EL-SUR

Lunes 24 de Enero de 2022

Guerrero, México

Opinión

La Universidad Autónoma de Guerrero ante la violencia

Jesús Mendoza Zaragoza

Junio 05, 2017

También los universitarios han sido alcanzados por la violencia que aqueja a Guerrero. Y desde hace años. No podía ser de otra forma. Todos somos potencialmente víctimas. Y una institución que está tan presente a lo largo y ancho de la geografía guerrerense también ha sido afectada de diferentes formas, ya en sus miembros (empleados, docentes o alumnos) o ya en sus ámbitos institucionales.
Lo que sí ha extrañado, desde hace años, es que esta institución no ha construido respuestas ante el contexto de violencia que afecta a toda la sociedad guerrerense.

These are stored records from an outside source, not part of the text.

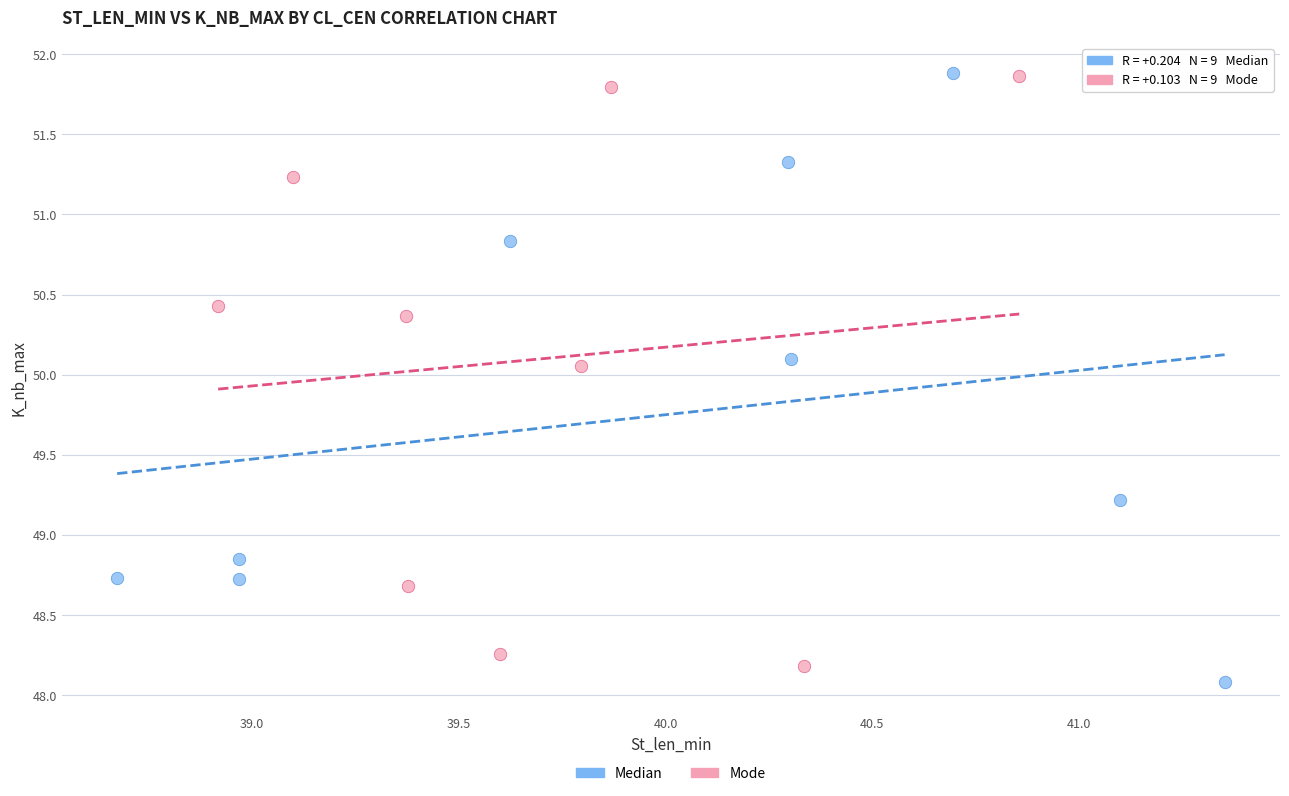

What are all the series names shown in the legend?

Median, Mode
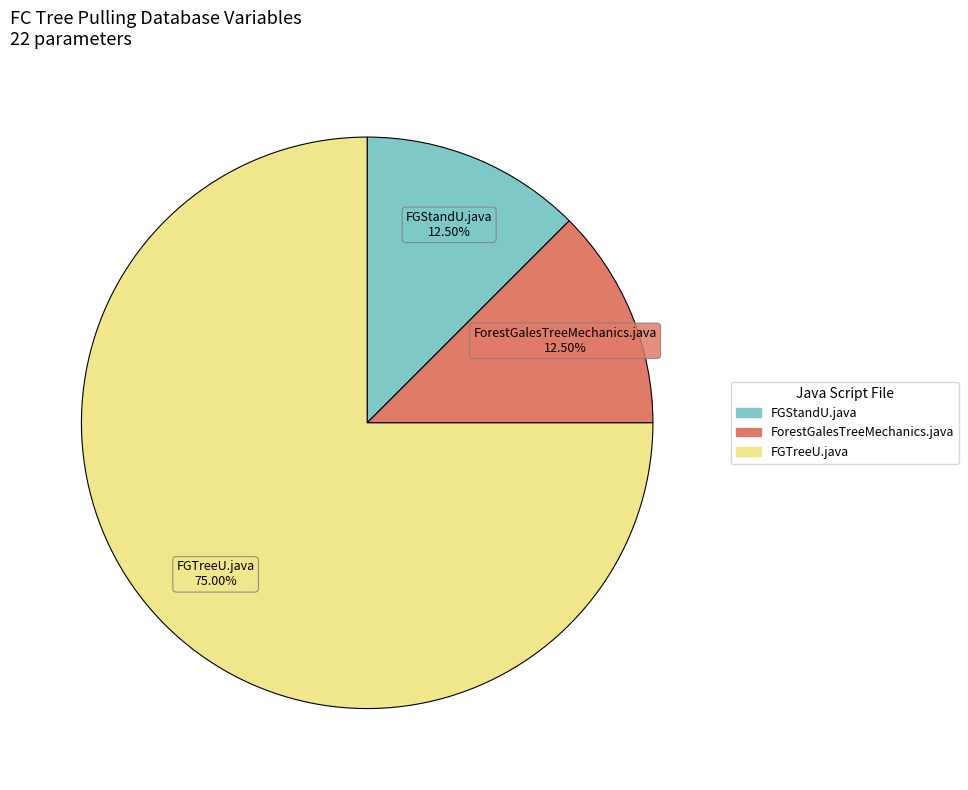

True or false: FGTreeU.java accounts for 65% of the total.

False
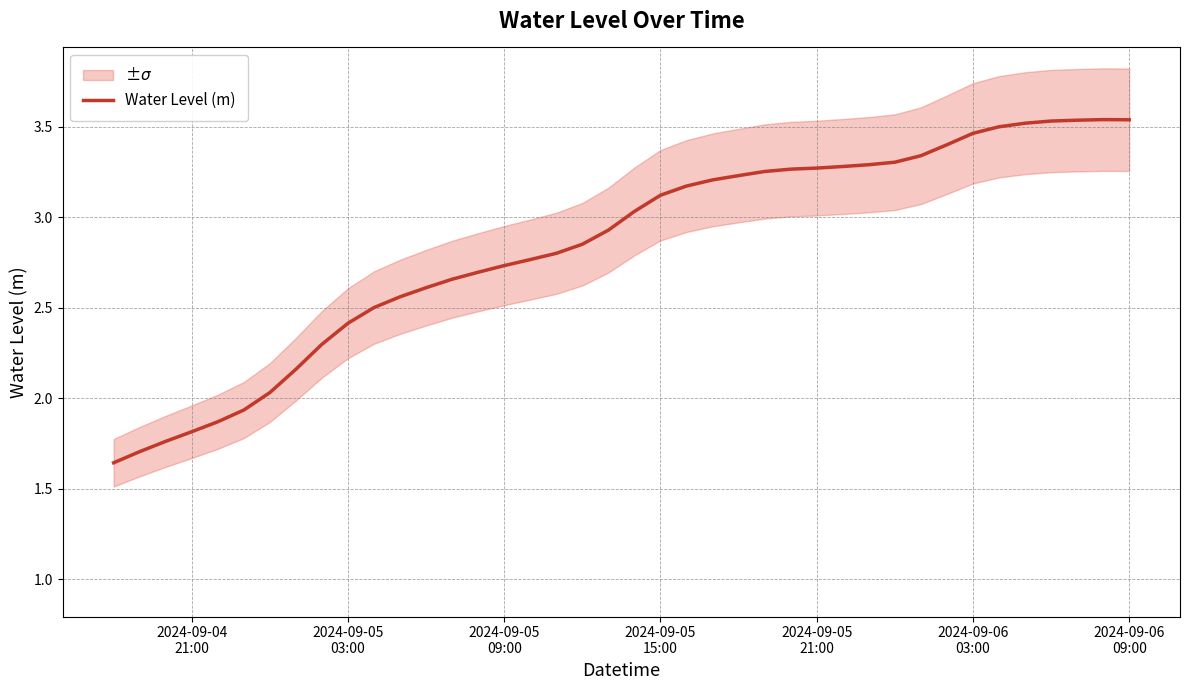

True or false: the data has more than 2 interior local peaks.

False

He escuchado a muchos universitarios que se quejan de que institucionalmente, la Universidad Autónoma de Guerrero (UAG, o UAGro, como últimamente se presenta) ha guardado silencio y no construye respuestas específicas relacionadas con el contexto de violencia que le afecta a ella misma y a toda la sociedad. Sin embargo, en su interior sí se han dado iniciativas de personas, grupos y hasta unidades académicas que han intentado hacer algo al respecto.
Y ya se ven signos de que empieza a despertar y a involucrarse. Uno de ellos es la exigencia del Consejo Universitario de esclarecimiento de asesinatos de universitarios y el otro es seminario nacional Las violencias en México. Causas, consecuencias y derroteros, organizado por la Maestría en Ciencia Política del Instituto Internacional de Estudios Políticos Avanzados celebrado el jueves y viernes pasados. Ojalá que estos signos sean un preludio de acciones significativas de la UAG para responder a los contextos de violencia y para buscar caminos hacia la paz.
La UAG es una institución arraigada ya en el estado de Guerrero, con una historia de altas y bajas, que tiene un inmenso potencial para influir en la actual crisis social generada por la violencia y la inseguridad. Si, sencillamente, enfocara sus recursos institucionales para contribuir a la construcción de la paz, daría un magnífico aporte al pueblo de Guerrero que ansía la paz. Creo que esta contribución la puede dar a través de sus propias tareas universitarias.
A través de la docencia, que es una de sus tareas más directas e inmediatas, la UAG tiene muchas posibilidades. Tiene en sus aulas a muchos miles de alumnos que pueden recibir herramientas que les ayuden para entender y comprender lo que está sucediendo en Guerrero y en el país y para capacitarse profesionalmente para ser agentes de cambio social y de construcción de la paz. Puede la Universidad diseñar y proponer un perfil profesional con sentido social y solidario en las nuevas generaciones. Si solo enseñara a los universitarios a mirarse como ciudadanos responsables, haría maravillas.
Otra tarea universitaria está en la investigación, en la construcción de teorías y de prácticas con alto rigor académico y científico. ¿Por qué no enfocar todo ese capital académico y multidisciplinario hacia la realidad guerrerense en orden a una mejor comprensión de la violencia, de sus factores y causas y de las posibles salidas miradas desde las ciencias? ¿O no sigue siendo cierto que si para algo sirven las ciencias es para transformar la realidad y para hacerla más a la medida del ser humano?
También todo lo que tiene que ver con la extensión universitaria que vincula a la Universidad con las comunidades, con la cultura popular, con los problemas del pueblo, tendría que mirarse como una opción de incidencia para mejorar la vida de los pueblos y de las personas. El servicio social, por ejemplo, puede ser una magnífica herramienta de sensibilización social y de construcción de actitudes solidarias y humanitarias, tan indispensables en la construcción de la paz.
¿O qué le falta a la UAG para ofrecer un aporte más sustancial, desde su propia naturaleza y misión para que Guerrero vaya saliendo de la crisis generada por tanta violencia? ¿Voluntad política? Debiera ser una gran aliada de la sociedad, sobre todo de las víctimas de la violencia y de la pobreza endémica que tenemos en Guerrero. ¿O tienen más fuerza otros intereses diferentes? Está el caso de la Universidad Autónoma del Estado de Morelos que se ha ido involucrando en proyectos relacionados con la atención a las víctimas y con las demandas sociales que tienen que ver con la corrupción, la violencia y la pobreza extrema.
Necesitamos que la UAG tenga un mayor perfil social y que le apueste a involucrarse más a favor de la justicia social y de la paz, sin salirse de sus fines propiamente universitarios. Que aporte conocimientos, actitudes y servicios, que aporte lo que le hace ser universidad, a favor de la paz y de la justicia social. No tanto que se conviertan en activistas o en luchadores sociales, sino simplemente que sean universitarios con sentido social, que ponen su parte para la construcción de la paz.